─── Material provided ───

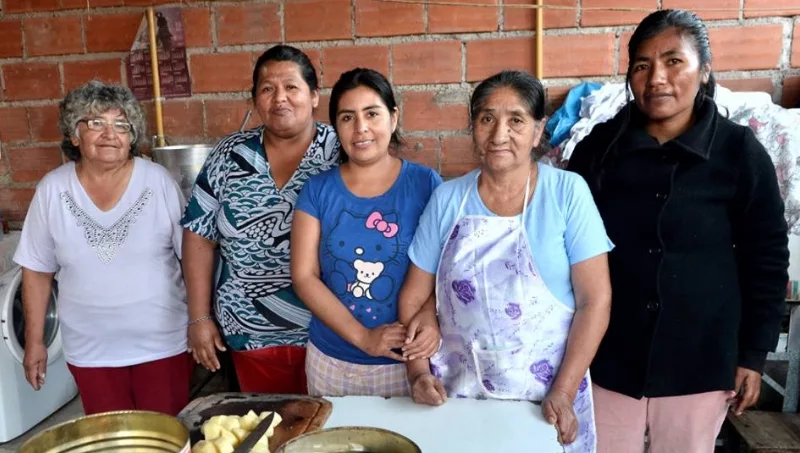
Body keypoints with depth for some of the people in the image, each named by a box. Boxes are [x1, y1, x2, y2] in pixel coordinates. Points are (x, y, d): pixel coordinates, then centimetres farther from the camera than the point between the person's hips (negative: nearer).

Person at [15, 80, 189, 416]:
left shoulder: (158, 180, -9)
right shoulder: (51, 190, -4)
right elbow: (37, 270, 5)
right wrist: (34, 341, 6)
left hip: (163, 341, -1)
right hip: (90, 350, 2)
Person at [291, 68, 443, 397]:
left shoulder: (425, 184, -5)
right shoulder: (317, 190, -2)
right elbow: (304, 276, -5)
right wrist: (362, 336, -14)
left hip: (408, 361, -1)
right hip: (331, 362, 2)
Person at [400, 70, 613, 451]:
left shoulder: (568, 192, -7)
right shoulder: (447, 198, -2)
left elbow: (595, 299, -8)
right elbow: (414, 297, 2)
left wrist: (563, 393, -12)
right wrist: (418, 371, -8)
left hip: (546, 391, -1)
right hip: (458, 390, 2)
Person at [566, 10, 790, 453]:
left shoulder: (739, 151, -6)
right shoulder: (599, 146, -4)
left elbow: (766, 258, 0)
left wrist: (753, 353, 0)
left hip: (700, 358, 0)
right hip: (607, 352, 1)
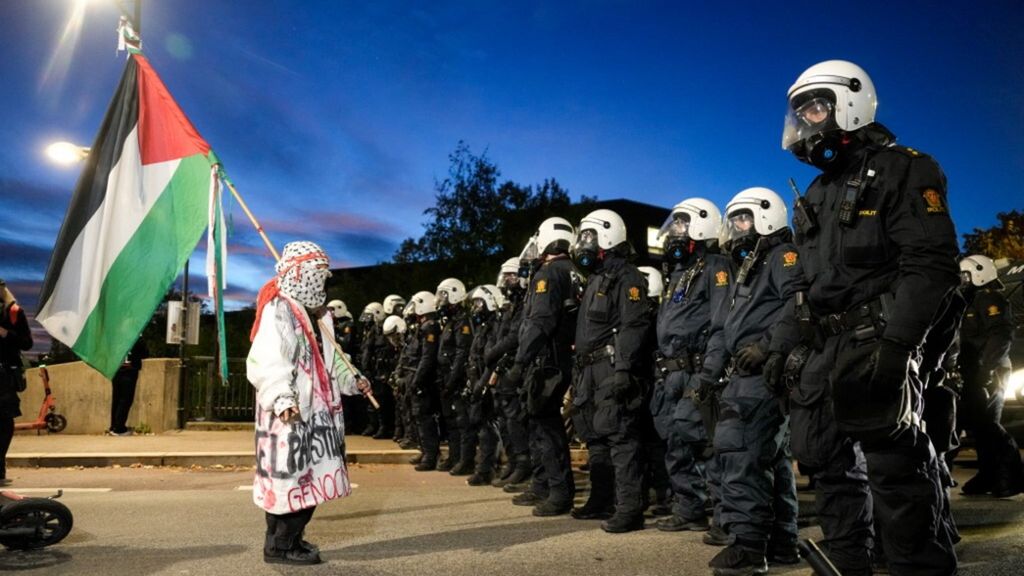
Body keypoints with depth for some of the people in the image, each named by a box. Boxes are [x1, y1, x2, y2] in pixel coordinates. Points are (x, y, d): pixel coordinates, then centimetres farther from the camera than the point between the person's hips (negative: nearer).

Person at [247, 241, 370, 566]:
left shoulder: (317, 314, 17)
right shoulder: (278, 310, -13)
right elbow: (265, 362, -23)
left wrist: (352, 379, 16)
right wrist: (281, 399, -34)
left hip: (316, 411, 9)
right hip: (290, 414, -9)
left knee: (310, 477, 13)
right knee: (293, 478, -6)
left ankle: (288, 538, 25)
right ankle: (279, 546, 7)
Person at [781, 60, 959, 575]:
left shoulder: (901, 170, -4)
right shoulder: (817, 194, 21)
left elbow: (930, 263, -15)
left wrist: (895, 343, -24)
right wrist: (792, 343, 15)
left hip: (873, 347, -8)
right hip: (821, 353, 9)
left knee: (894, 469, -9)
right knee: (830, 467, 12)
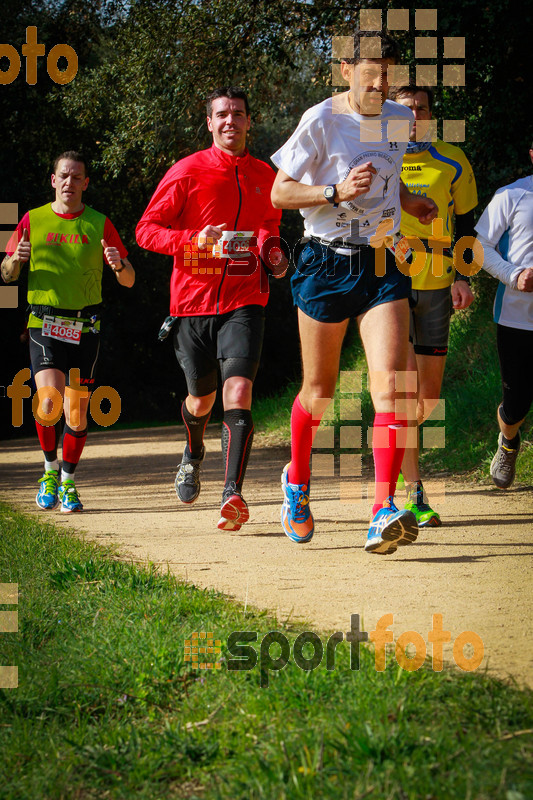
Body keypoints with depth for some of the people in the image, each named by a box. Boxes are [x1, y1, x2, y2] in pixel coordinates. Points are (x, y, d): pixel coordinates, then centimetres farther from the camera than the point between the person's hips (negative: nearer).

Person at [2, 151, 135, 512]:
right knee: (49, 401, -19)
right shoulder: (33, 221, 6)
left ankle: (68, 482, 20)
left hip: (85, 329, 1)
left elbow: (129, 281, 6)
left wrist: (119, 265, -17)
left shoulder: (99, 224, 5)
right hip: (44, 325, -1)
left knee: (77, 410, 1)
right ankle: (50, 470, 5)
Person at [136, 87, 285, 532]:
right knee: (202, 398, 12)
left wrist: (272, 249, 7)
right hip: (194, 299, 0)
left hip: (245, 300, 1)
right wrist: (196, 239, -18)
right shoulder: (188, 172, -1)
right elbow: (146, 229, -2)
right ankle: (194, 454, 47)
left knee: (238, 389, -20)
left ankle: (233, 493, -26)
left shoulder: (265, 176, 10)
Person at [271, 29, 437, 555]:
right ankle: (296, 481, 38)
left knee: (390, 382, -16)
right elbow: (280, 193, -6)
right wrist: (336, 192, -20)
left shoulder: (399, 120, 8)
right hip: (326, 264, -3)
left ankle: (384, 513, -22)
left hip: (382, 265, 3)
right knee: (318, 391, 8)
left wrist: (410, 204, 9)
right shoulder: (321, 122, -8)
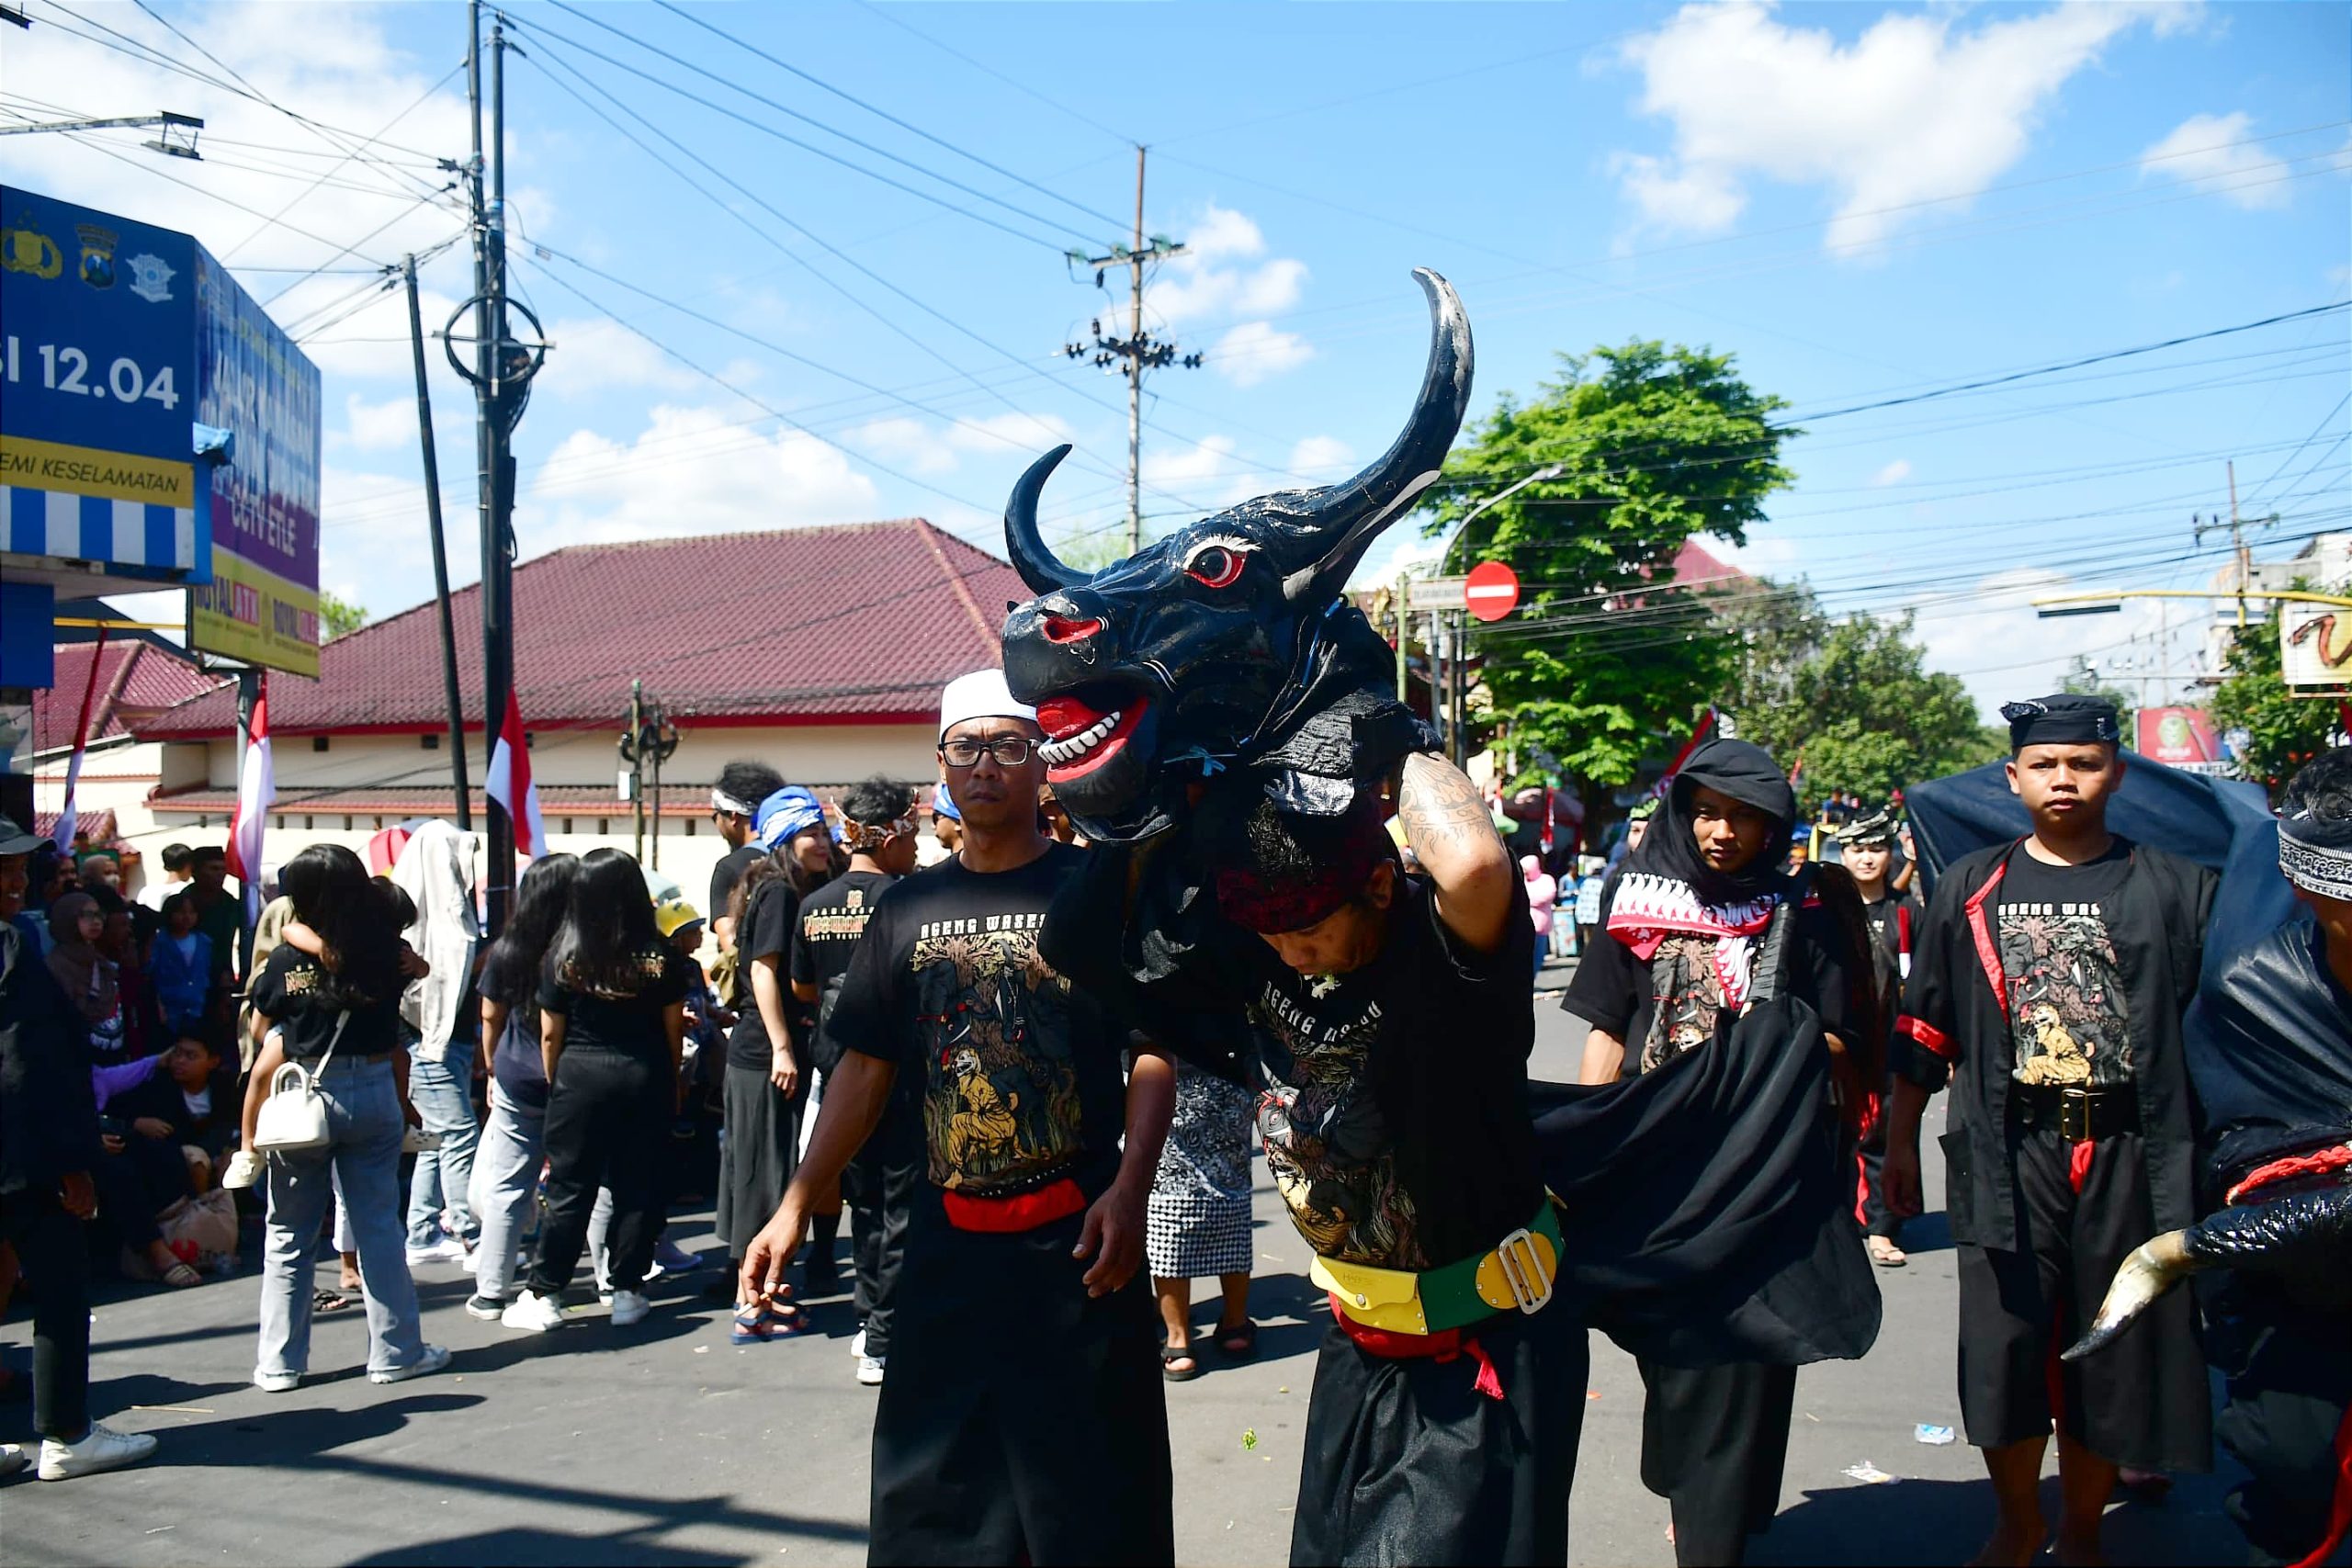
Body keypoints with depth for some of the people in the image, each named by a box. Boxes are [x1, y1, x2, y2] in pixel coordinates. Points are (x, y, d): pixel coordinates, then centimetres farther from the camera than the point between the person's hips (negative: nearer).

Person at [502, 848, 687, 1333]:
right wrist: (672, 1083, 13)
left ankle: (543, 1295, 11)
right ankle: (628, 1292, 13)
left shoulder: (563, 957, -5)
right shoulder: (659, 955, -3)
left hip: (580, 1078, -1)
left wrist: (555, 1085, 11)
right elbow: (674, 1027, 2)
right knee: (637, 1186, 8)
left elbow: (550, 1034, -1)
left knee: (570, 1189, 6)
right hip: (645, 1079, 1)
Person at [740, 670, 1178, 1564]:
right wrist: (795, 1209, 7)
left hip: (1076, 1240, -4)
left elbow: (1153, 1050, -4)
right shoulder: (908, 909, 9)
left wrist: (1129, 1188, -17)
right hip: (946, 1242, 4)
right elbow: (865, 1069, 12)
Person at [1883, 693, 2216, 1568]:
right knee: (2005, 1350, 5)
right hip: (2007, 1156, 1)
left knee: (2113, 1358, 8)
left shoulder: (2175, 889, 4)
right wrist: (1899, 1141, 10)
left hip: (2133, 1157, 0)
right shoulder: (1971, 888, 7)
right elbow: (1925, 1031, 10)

───

## Exercise details:
What's needed is an exact retyping of the records, pictures excluded.

## Answer box:
Body keypoints with depth for some of the people in the image, each named by a box. Boxes are [x1, y1, x2, y2] in pixel coordinates. Points are (x, y, d): pixel coordinates, then centimetres farther from the camera than the point between the person's hips (negative: nearer).

Person at [15, 80, 189, 416]:
left shoulder: (158, 180, -9)
right shoulder: (51, 190, -4)
right elbow: (37, 270, 5)
right wrist: (34, 341, 6)
left hip: (163, 341, -1)
right hip: (90, 350, 2)
Person at [291, 68, 443, 397]:
left shoulder: (425, 184, -5)
right shoulder: (317, 190, -2)
right elbow: (304, 276, -5)
right wrist: (362, 336, -14)
left hip: (408, 361, -1)
right hip: (331, 362, 2)
Person at [400, 70, 613, 451]:
left shoulder: (568, 192, -7)
right shoulder: (447, 198, -2)
left elbow: (595, 299, -8)
right elbow: (414, 297, 2)
left wrist: (563, 393, -12)
right wrist: (418, 371, -8)
left hip: (546, 391, -1)
right hip: (458, 390, 2)
Person at [566, 10, 790, 453]:
left shoulder: (739, 151, -6)
right shoulder: (599, 146, -4)
left elbow: (766, 258, 0)
left wrist: (753, 353, 0)
left hip: (700, 358, 0)
right hip: (607, 352, 1)
Body keypoints with depth for some of the people in the image, each named by a box. Boxes are [x1, y1, x2, y2] in pixel coordinates. Points are (x, y, d): pixel coordinates, then centimetres farther from the camera than the point between the person's hips (negative: nearer).

Person at [247, 241, 370, 566]:
left shoulder: (317, 314, 17)
right shoulder: (278, 310, -13)
right elbow: (265, 362, -23)
left wrist: (352, 379, 16)
right wrist: (281, 399, -34)
left hip: (316, 411, 9)
right hip: (290, 414, -9)
left knee: (310, 477, 13)
right knee: (293, 478, -6)
left ankle: (288, 538, 25)
right ankle: (279, 546, 7)
Person at [781, 60, 959, 575]:
left shoulder: (901, 170, -4)
right shoulder: (817, 194, 21)
left elbow: (930, 263, -15)
left wrist: (895, 343, -24)
right wrist: (792, 343, 15)
left hip: (873, 347, -8)
right hip: (821, 353, 9)
left knee: (894, 469, -9)
right knee: (830, 467, 12)
Body keypoints with depth for some of the people in the image, each named by a box. Boxes are [x1, y1, x2, y2] in pixel coordinates. Points are (x, y, d): pixel coordinates, then centimetres farther from the camera than the point between the person's hips (negative: nearer).

Person at [2, 151, 135, 512]:
right knee: (49, 401, -19)
right shoulder: (33, 221, 6)
left ankle: (68, 482, 20)
left hip: (85, 329, 1)
left elbow: (129, 281, 6)
left wrist: (119, 265, -17)
left shoulder: (99, 224, 5)
right hip: (44, 325, -1)
left knee: (77, 410, 1)
right ankle: (50, 470, 5)
Person at [136, 87, 285, 532]:
right knee: (202, 398, 12)
left wrist: (272, 249, 7)
right hip: (194, 299, 0)
left hip: (245, 300, 1)
right wrist: (196, 239, -18)
right shoulder: (188, 172, -1)
right elbow: (146, 229, -2)
right ankle: (194, 454, 47)
left knee: (238, 389, -20)
left ankle: (233, 493, -26)
left shoulder: (265, 176, 10)
Person at [271, 29, 437, 555]:
right ankle: (296, 481, 38)
left knee: (390, 382, -16)
right elbow: (280, 193, -6)
right wrist: (336, 192, -20)
left shoulder: (399, 120, 8)
right hip: (326, 264, -3)
left ankle: (384, 513, -22)
left hip: (382, 265, 3)
right knee: (318, 391, 8)
left wrist: (410, 204, 9)
right shoulder: (321, 122, -8)
Body keypoints with depth for some of the people in the image, each named by a box. Boxes are [x1, y1, x2, y2] in pixel coordinates. Points are (x, y, d): pixel coordinates, then centimetres farther from the camera than the point between the person's hips (negative: nearer).

Person at [502, 848, 687, 1333]:
right wrist: (672, 1083, 13)
left ankle: (543, 1295, 11)
right ankle: (628, 1292, 13)
left shoulder: (563, 957, -5)
right shoulder: (659, 955, -3)
left hip: (580, 1078, -1)
left wrist: (555, 1085, 11)
right elbow: (674, 1027, 2)
right knee: (637, 1186, 8)
left elbow: (550, 1034, -1)
left knee: (570, 1189, 6)
right hip: (645, 1079, 1)
Person at [740, 670, 1178, 1564]:
right wrist: (795, 1209, 7)
left hip: (1076, 1240, -4)
left elbow: (1153, 1050, -4)
right shoulder: (908, 909, 9)
left wrist: (1129, 1188, -17)
right hip: (946, 1242, 4)
right elbow: (865, 1069, 12)
Person at [1883, 693, 2216, 1568]:
right knee: (2005, 1350, 5)
right hip: (2007, 1156, 1)
left knee: (2113, 1358, 8)
left shoulder: (2175, 889, 4)
right wrist: (1899, 1141, 10)
left hip: (2133, 1157, 0)
right shoulder: (1971, 888, 7)
right elbow: (1925, 1031, 10)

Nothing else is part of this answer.